▶ Text section:

....................

I remember a time, maybe two or two-and-a-half decades ago when I believed that Magnum boots were "cheap". First and foremost, I owe them an apology. Back then, any boots that were made with nylon uppers were generally perceived as of less value than all-leather boots (except the soles of course). Still, Magnum's boot designs have come a long way since I was a young cop on the street and one of their newer boot models - the Spider 8.1 Tac Spec HPI. While that may be a mouthful of a name, I've come to think of them just as the Magnum Spider Tacs and have given them a decent field / wear test. Here's some info about my findings and general published info about the boots.
Let's start with the general published information. On its website for this model of boot, Magnum lists the following features:
- ion-mask hydrophobic surface enhancement
- Full-grain leather / 1650 denier ballistic nylon upper
- Tec-Tuff leather toeguard resists snags and abrasions
- Vent-Guard sandproof ventilator technology
- TPU exoframe reinforcement for support
- Spider Mesh lining for comfort and breathability
- Certified to EN 20347:2004 safety standard
- Ergonomically designed
- Metal detector safe with non-metallic TPU shank
- Lace storage system on tongue
- M-PACT comfortable contoured sockliner
- Fast-rope system with SuperFabric
- Spider outsole with reinforced stabilizers with flexible toe fins to silently grip walls
That super-fancy sounding ion-mask hydrophobic surface enhancement simplified means:
The materials the boot is made from is treated so that it's water-repellent at the molecular level. Every fibre is given a layer of water repellent polymer only moleculres thick. Because the treatment is applied at the molecular level, even where the fabric has a weave - which usually means gaps in between where moisture can get in - the materials themselves are water repellent so they don't absorb moisture. Finally, because a treatment is used rather than adding a layer of water-repellent material, the boot's overall weight is kept lower.

....................

▶ Given records:

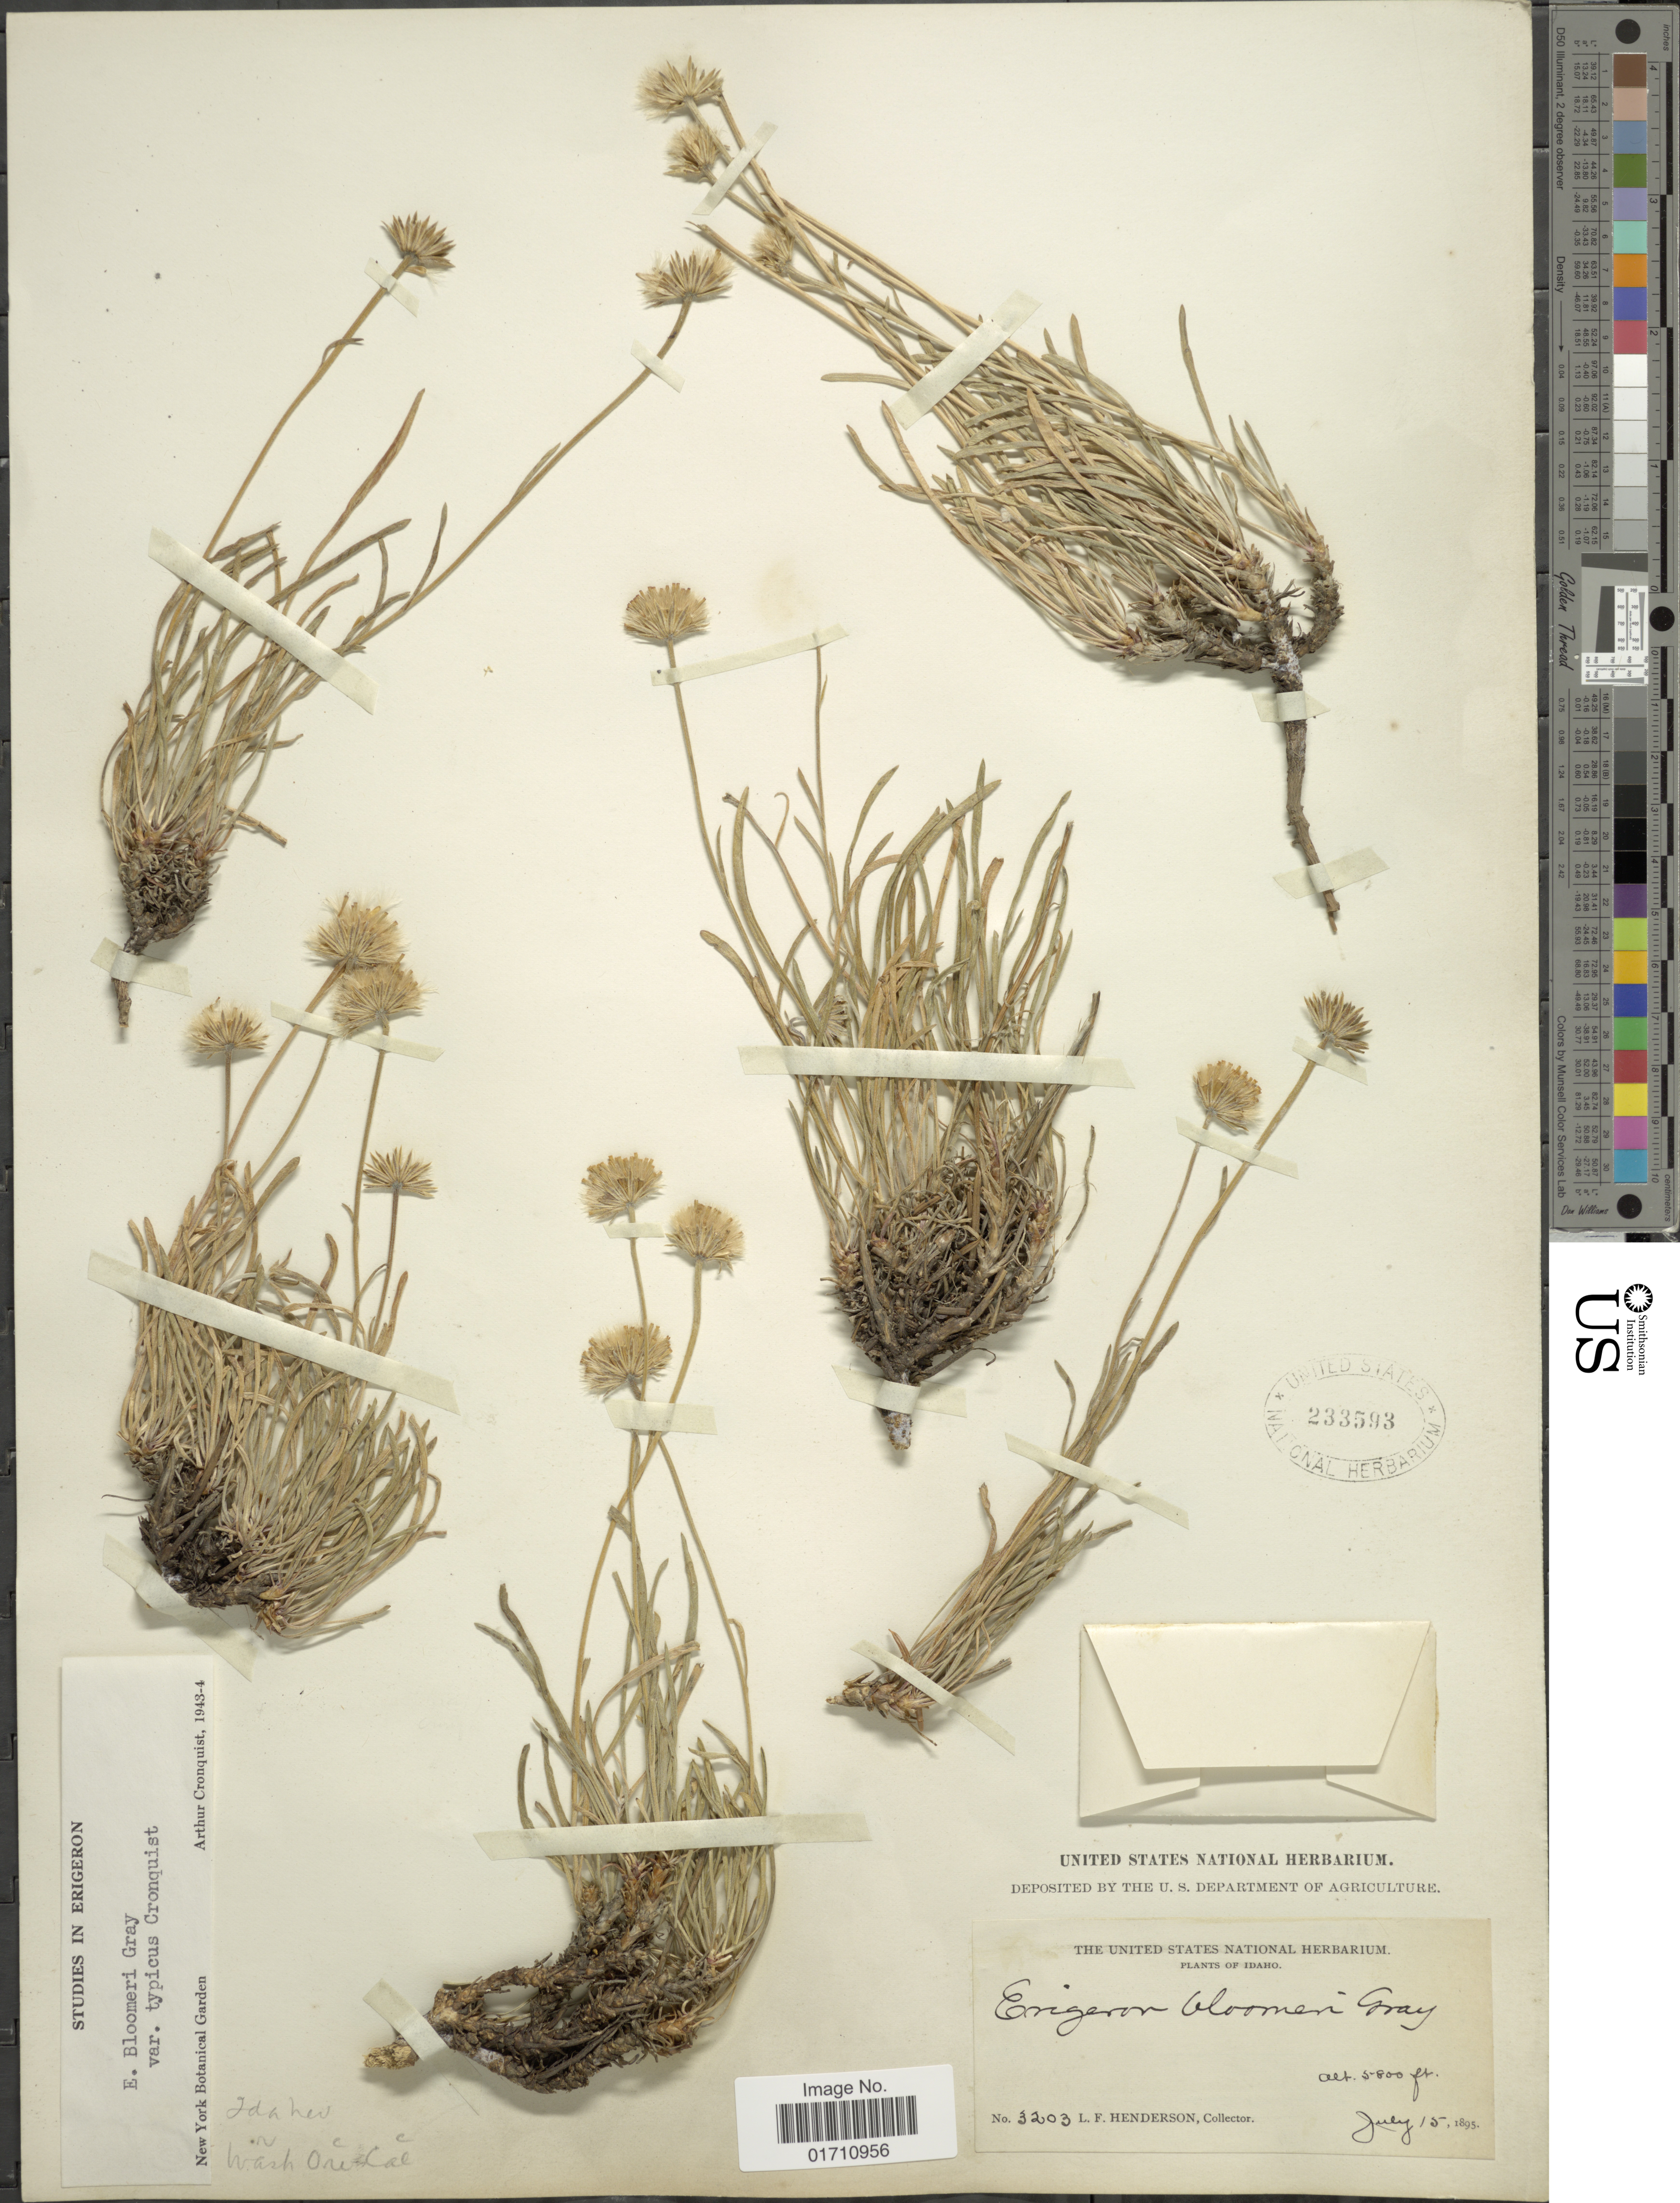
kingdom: Plantae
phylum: Tracheophyta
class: Magnoliopsida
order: Asterales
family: Asteraceae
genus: Erigeron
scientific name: Erigeron bloomeri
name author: A. Gray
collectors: L. Henderson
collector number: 3203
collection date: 1895-07-15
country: United States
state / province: Idaho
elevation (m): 1768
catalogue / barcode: US 233593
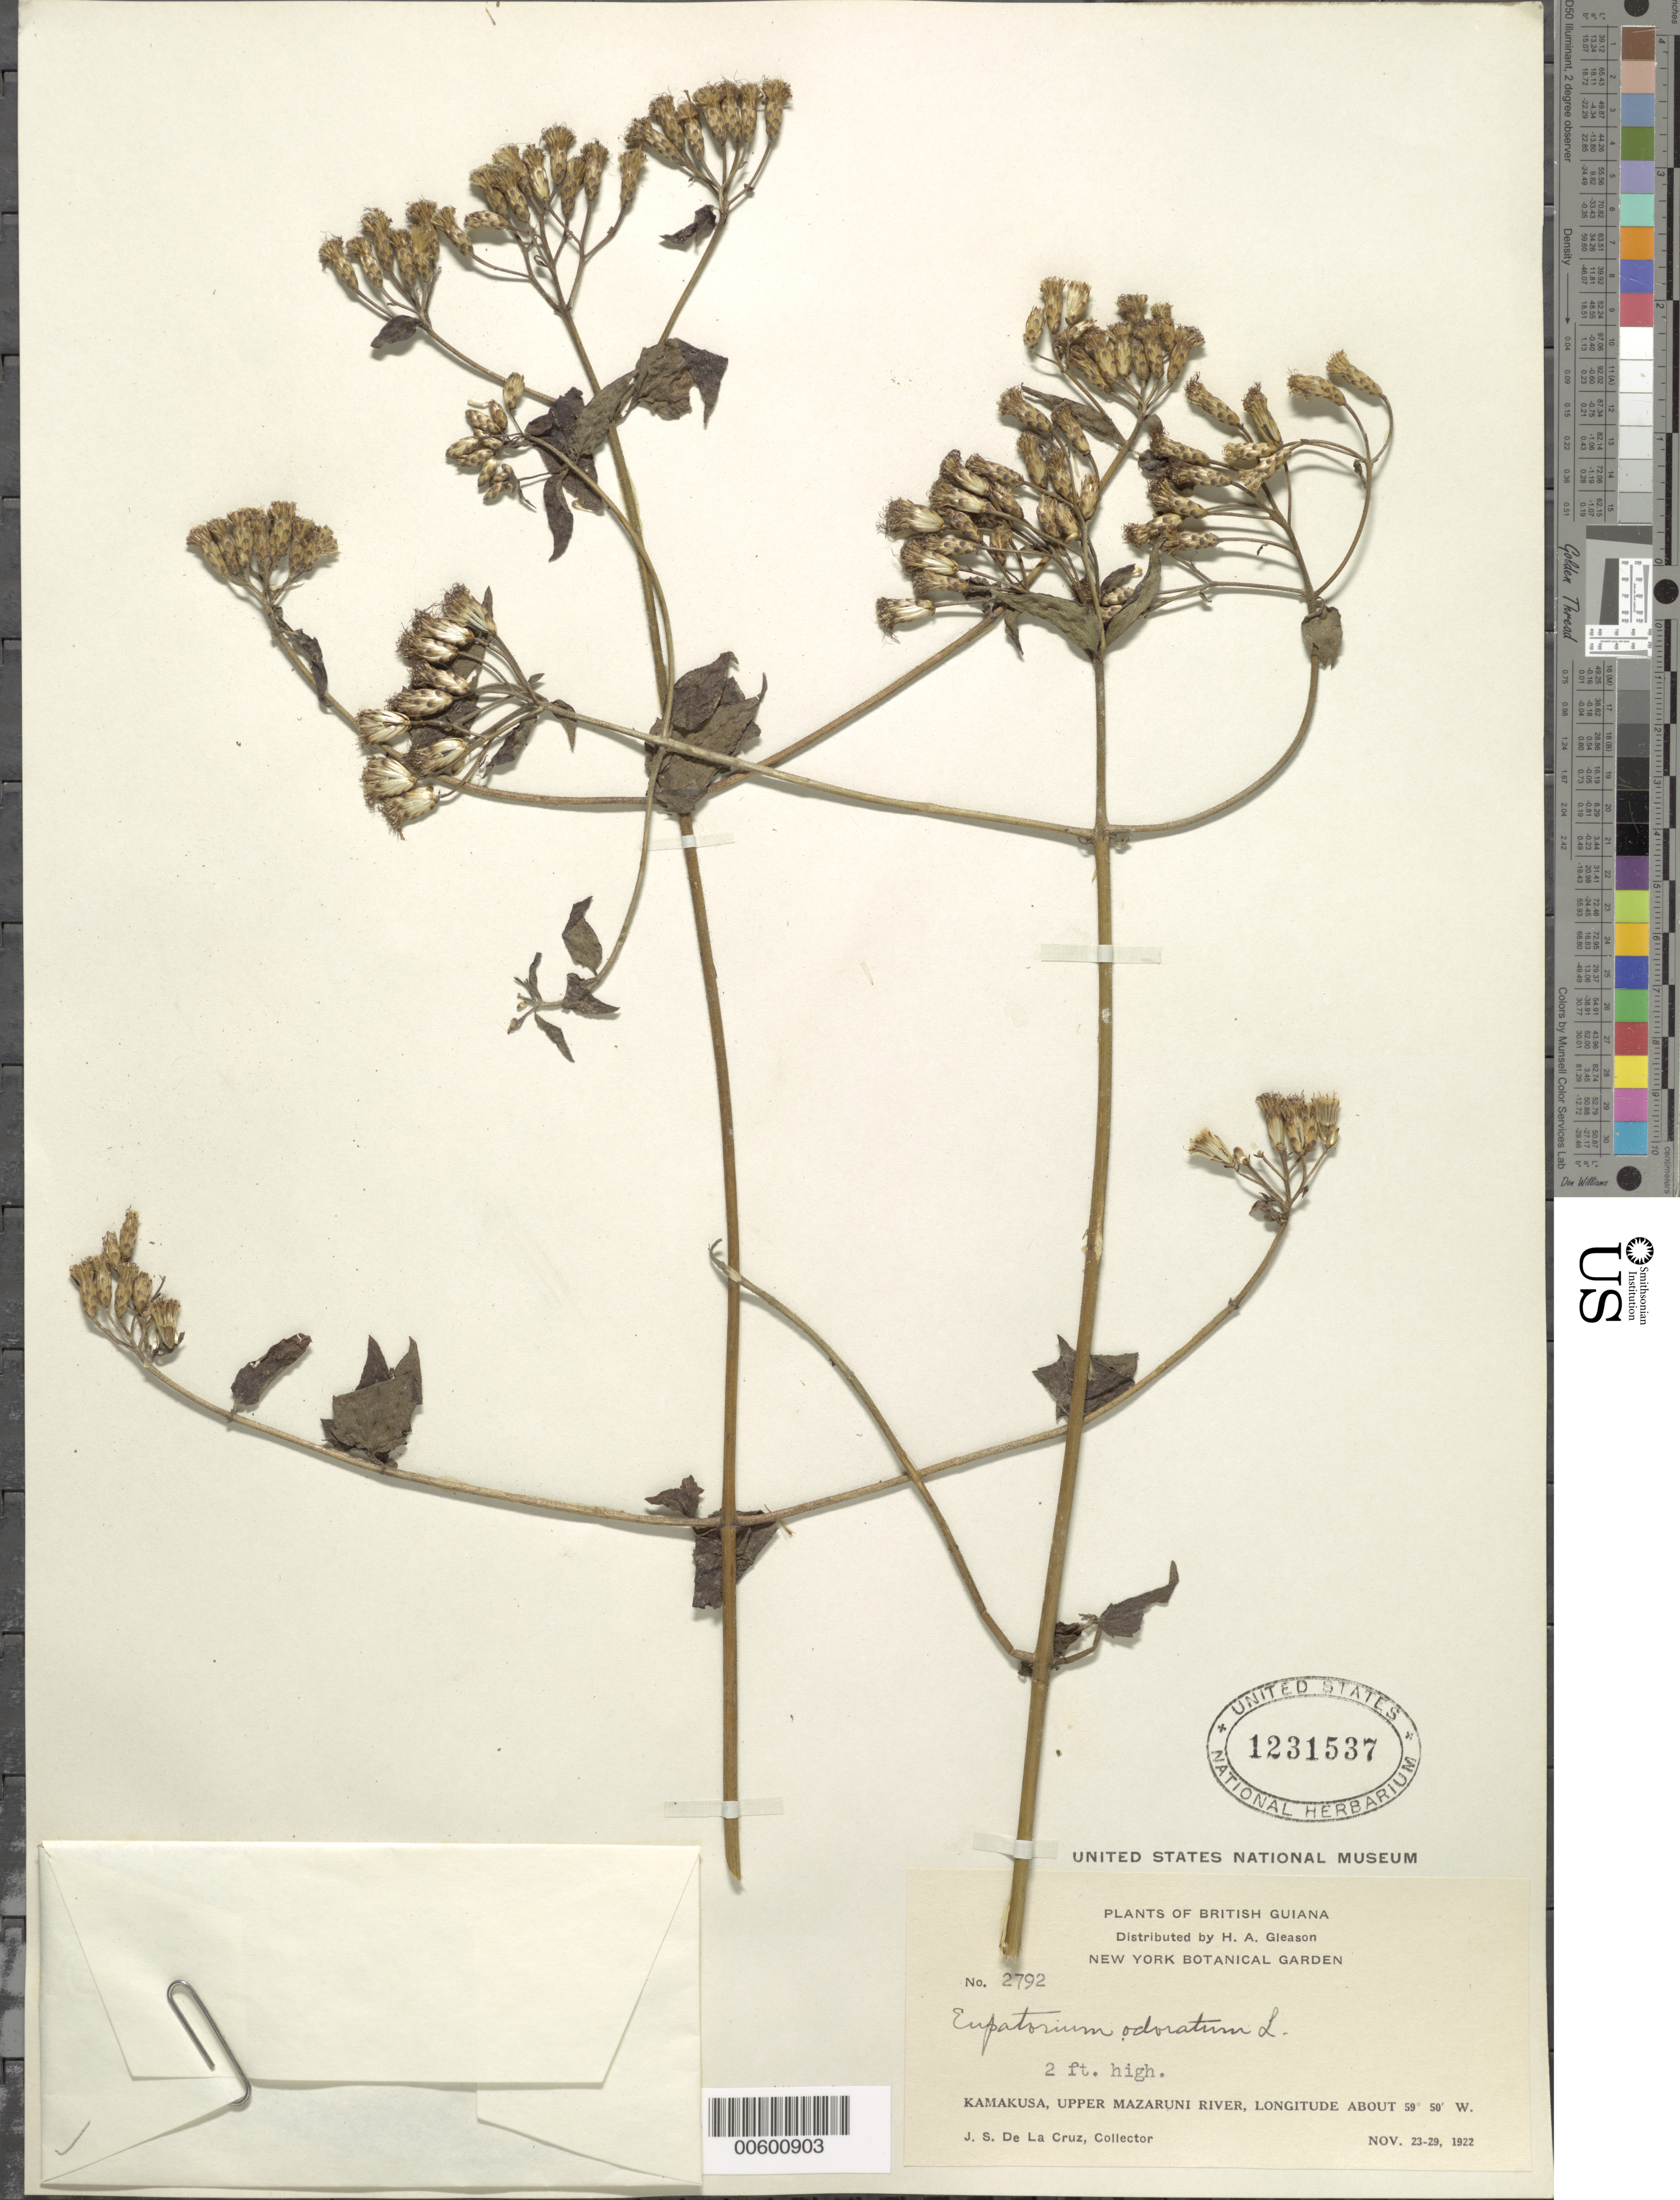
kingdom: Plantae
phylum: Tracheophyta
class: Magnoliopsida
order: Asterales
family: Asteraceae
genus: Chromolaena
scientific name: Chromolaena odorata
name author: (L.) R.M. King & H. Rob.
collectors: J. S. de la Cruz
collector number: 2792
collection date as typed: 23-Nov-22 to 29-Nov-22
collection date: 1922-11-23/1922-11-29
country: Guyana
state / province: Cuyuni-Mazaruni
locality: Kamakusa, Upper Mazaruni R.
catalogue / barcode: US 1231537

....................

▶ Written exercise: Rewrite the boot review starting at "I remember a" and ending at "about the boots.", with "cop" changed to "police officer".

▶ Exercise answer:
I remember a time, maybe two or two-and-a-half decades ago when I believed that Magnum boots were "cheap". First and foremost, I owe them an apology. Back then, any boots that were made with nylon uppers were generally perceived as of less value than all-leather boots (except the soles of course). Still, Magnum's boot designs have come a long way since I was a young police officer on the street and one of their newer boot models - the Spider 8.1 Tac Spec HPI. While that may be a mouthful of a name, I've come to think of them just as the Magnum Spider Tacs and have given them a decent field / wear test. Here's some info about my findings and general published info about the boots.